IMAM BUKHARI meriwayatkan beserta sanadnya dari Jabir bin Abdullah radhiyallahu ‘anhu, ia berkata: Ketika kami berada dalam suatu peperangan pernah pada waktu yang lain, Sufyan (perawi) menyampaikan: Bersama suatu pasukan, seorang laki-laki Muhajirin menendang dubur seorang laki-laki Anshar dengan punggung telapak kakinya.
Maka orang Anshar itu berseru, “Wahai, orang-orang Anshar!Tolonglah aku!”
Orang muhajirin itu juga berseru, “Wahai orang-orang Muhajirin! Tolonglah aku!”
Ketika mendengar pertengkaran mereka itu, Rasulullah shallallahu ‘alaihi wasallam bertanya, “Apa yang terjadi sehingga terdengar seruan jahiliyah itu?”
Para sahabat menjawab, “Wahai Rasulullah! Seorang laki-laki Muhajirin menendang dubur seorang laki-laki Anshar dengan punggung telapak kakinya.”
Maka Rasulullah shallallahu ‘alaihi wasallam bersabda, “Tinggalkan seruan seperti itu, karena seruan itu berbau busuk.”
Ketika mendengar kejadian tersebut, Abdullah bin Ubay berkata, “Benarkah orang-orang Muhajirin melakukan semua ini? Demi Allah! Sungguh, jika kita telah kembali ke Madinah, orang-orang yang kuat benar-benar akan mengusir orang-orang yang lemah dari sana.
Akhirnya perkataan Ubay ini terdengar oleh Rasulullah shallallahu ‘alaihi wasallam. Maka Umar radhiyallahu ‘anhu bangkit lalu berkata, “Wahai Rasulullah! Biarkan aku memenggal leher orang munafik itu.”
Rasulullah shallallahu ‘alaihi wasallam bersabda, “Biarkan ia! Jangan sampai orang-orang mengatakan bahwa Muhammad (shallallahu ‘alaihi wasallam) telah membunuh sahabat-sahabatnya sendiri.”
Ketika orang-orang Muhajirin baru tiba di Madinah, jumlah kaum Anshar lebih banyak daripada jumlah kaum Muhajirin. Kemudian sesudah terjadi peristiwa ini.
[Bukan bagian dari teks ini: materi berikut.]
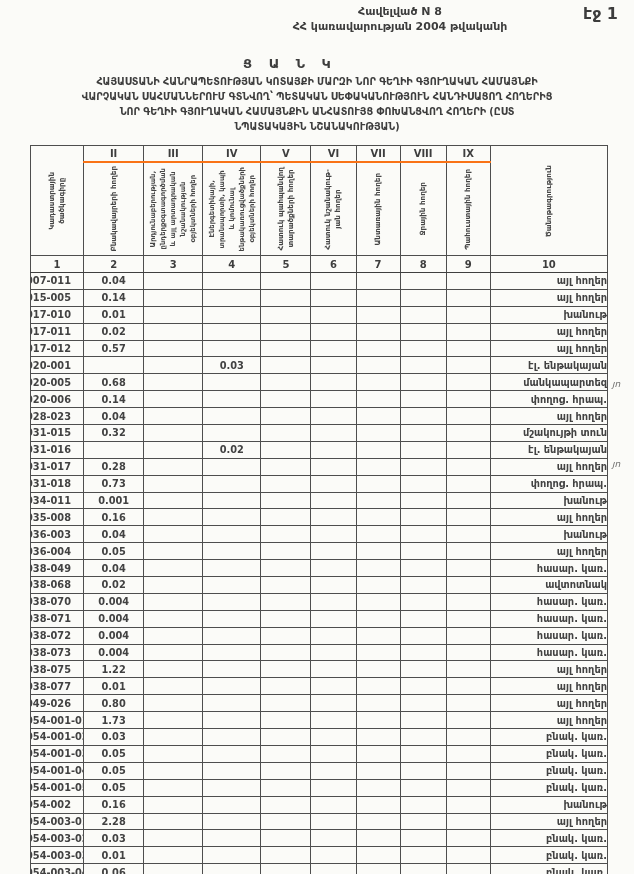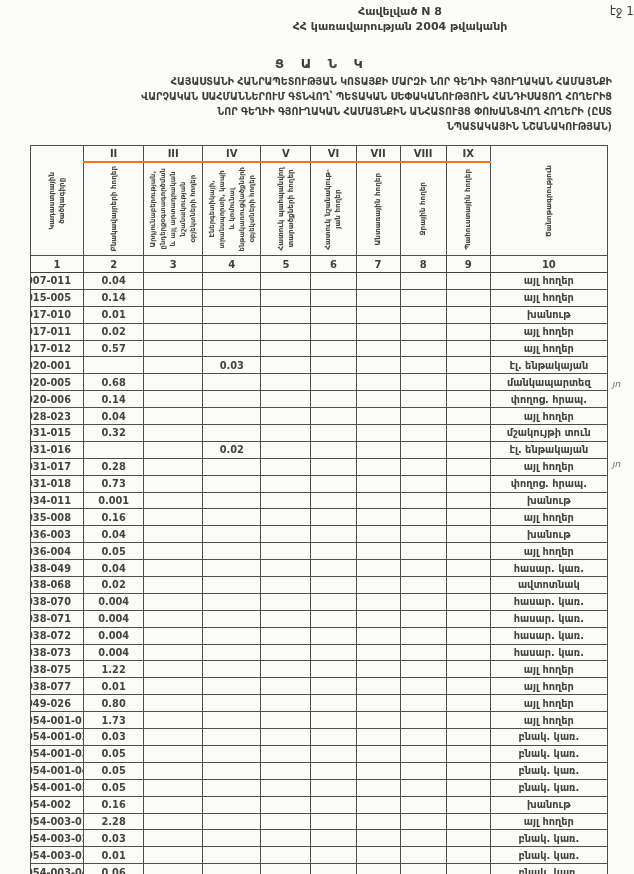--- a/index.html
+++ b/index.html
@@ -9,7 +9,7 @@
     font-family:"DejaVu Sans","Liberation Sans",sans-serif;
     -webkit-font-smoothing:antialiased;
   }
-  .page-label{position:absolute;top:4px;right:0;font-size:12px;font-weight:400;}
+  .page-label{position:absolute;top:4px;right:16px;font-size:16px;font-weight:700;}
   .appendix-block{position:absolute;top:4px;left:170px;width:460px;text-align:center;
     font-size:11px;font-weight:700;line-height:15px;}
   .list-title{position:absolute;top:56px;left:0;width:580px;text-align:center;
Jumlah orang-orang Muhajirin bertambah banyak.
Diriwayatkan pula beserta sanadnya oleh Muslim, Imam Ahmad, dan Baihaqi, dari Jabir radhiyallahu ‘anhu dengan lafal yang sebagian besarnya sama, sebagaimana dalam kitab Tafsir Ibnu Katsir (4/370).
Ibnu Abi Hatim meriwayatkan beserta sanadnya dari ‘Urwah bin Zubair dan ‘Amr bin Tsabit Al-Anshari bahwa suatu ketika Rasulullah shallallahu ‘alaihi wasallam berangkat untuk Perang Al Muraisi.”
Dalam perang inilah Rasulullah shallallahu ‘alaihi wasallam menghancurkan berhala yang bernama Manah, sebuah berhala
yang berada di antara bukit Musyallal dan laut Merah.
Rasulullah shallallahu ‘alaihi wasallam menyuruh Khalid bin Walid radhiyallahu ‘anhu untuk menghancurkan berhala Manah.
Dalam perang yang diikuti oleh Rasulullah shallallahu ‘alaihi wasallam tersebut, ada dua orang yang berkelahi. Salah seorang dari mereka berasal dari kalangan Muhajirin, sedangkan yang lain dari Kabilah Bahz, sekutu orang-orang Anshar.
Orang yang berasal dari kalangan Muhajirin itu berhasil mengalahkan orang yang berasal dari Kabilah Bahz.
Maka orang Bahz itu berteriak, “Wahai orang-orang Anshar!”